Ethnic conflicts involving the Fulani people (also known as Fula) occur in West Africa, primarily in Nigeria, but also in Mali, Cameroon, the Democratic Republic of Congo, and the Central African Republic, due to conflicts over land and culture. The death count for each attack is small, although the cumulative death count is in the thousands.

History

Conflict between farmers and herders 
The Fulani are largely nomadic/semi-nomadic and live in the semi-arid climate of West Africa. Due to population growth and desertification, Fulani nomads have to move south towards more fertile lands to graze their herds. This created conflicts with the farmers.
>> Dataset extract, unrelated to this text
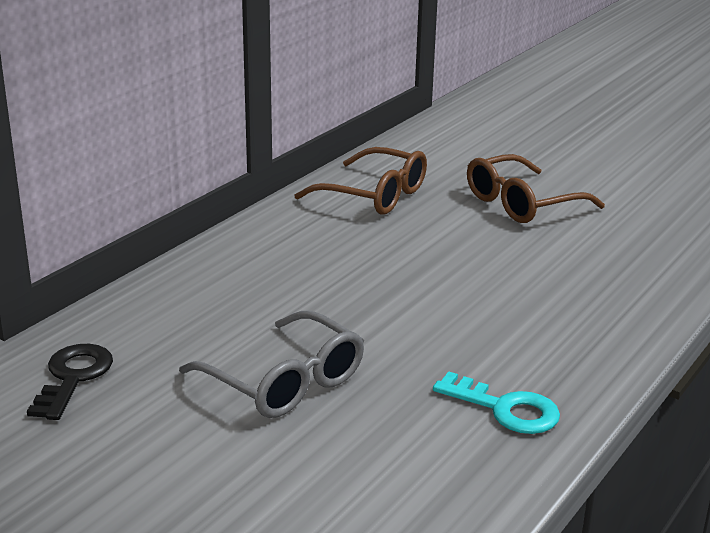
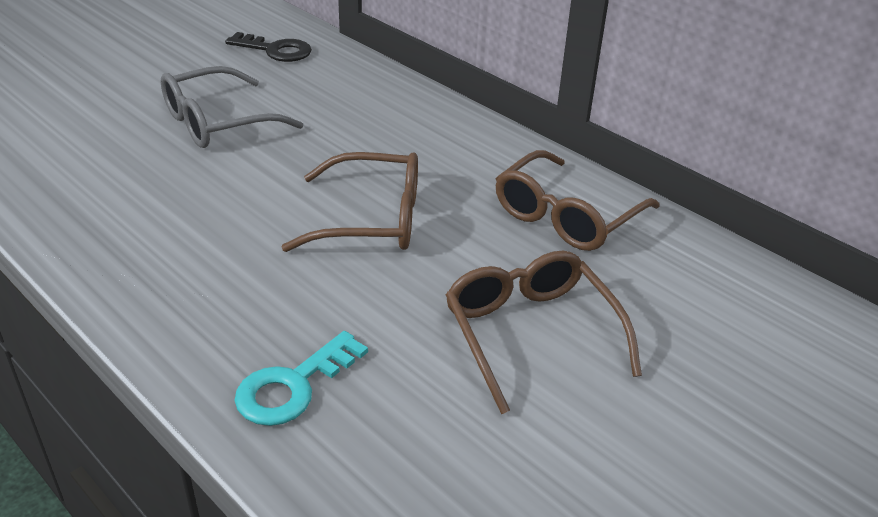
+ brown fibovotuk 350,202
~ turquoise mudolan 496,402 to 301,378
This resulting violence left a death toll of over 10,000.

This violence is always interpreted in Nigeria through cultural and religious lenses. The Fulani herdsmen are seen by those who don't know them as almost exclusively Muslims, while the farmers in Middle belt are almost all Christians. However the true picture is the herdsmen only care about their animals as the conflict occur even between them and the Hausa farmers. Both sides suffer in what either party terms as ethnic cleansing.

Attacks

Nigeria 

Nigeria experienced the most attacks. In 2018, approximately 1,930 Christians died from Fulani attacks there.

These attacks are typically carried out with firearms, although bombs and kidnapping are also used. They mostly target private property followed by government buildings, businesses and religious institutions.

Mali 
Fulani extremism has had much influence in Mali. In 2012, the Malian government was overthrown by Amadou Sanogo. Although tension between the Christian south and the Muslim north was already present, the coup weakened the country and allowed terrorism to rise.
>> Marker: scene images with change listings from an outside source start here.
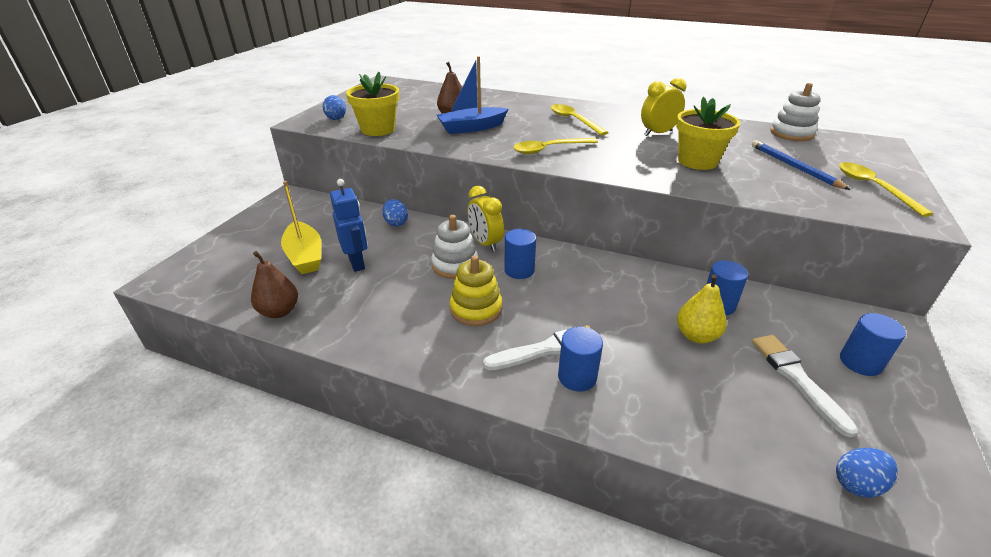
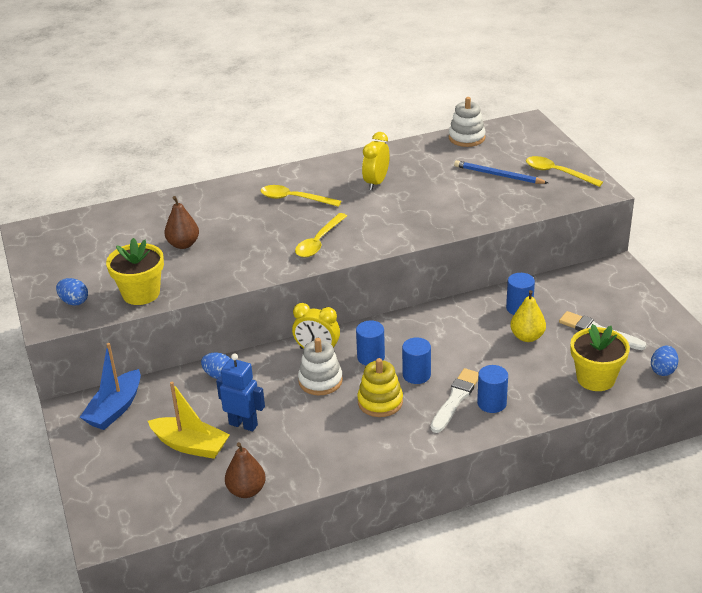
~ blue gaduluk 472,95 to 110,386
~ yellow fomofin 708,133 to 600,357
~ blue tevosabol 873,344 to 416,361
Several Fulani extremist groups have risen in Mali. The Macina Liberation Front (FLM) formed in 2015, and committed 29 attacks with at least 129 casualties. Another group is the National Alliance for the Protection of Fulani Identity and the Restoration of Justice (ANSIPRJ). This group carried out one attack in 2016 that killed 17 and injured 35.

Malian Fulani extremist groups target state facilities rather than private property. A majority of the attacks are done with firearms.

Efforts to reduce this conflict were aided by France, Mali's former colonizer, which sent military aid and assistance. The aid was largely to counter the rise in terror. The United States supported France in this effort. The United Nations sent peacekeeping troops to Mali. However, the peacekeeping troops became a target.

Central African Republic 
As of April 2019, fourteen attacks had occurred in the Central African Republic. The main target was private property. The weapon of choice is a firearm.

Democratic Republic of Congo 
As of April 2019, one attack had occurred in the Democratic Republic of Congo. On March 26, 2016, Fulani extremists attacked a military base in Ngaliema. The attackers injured a soldier but cost them three of their own men.

Cameroon 
In February 2020, Fulani extremists carried out the Ngarbuh massacre alongside Cameroonian soldiers during the Anglophone Crisis.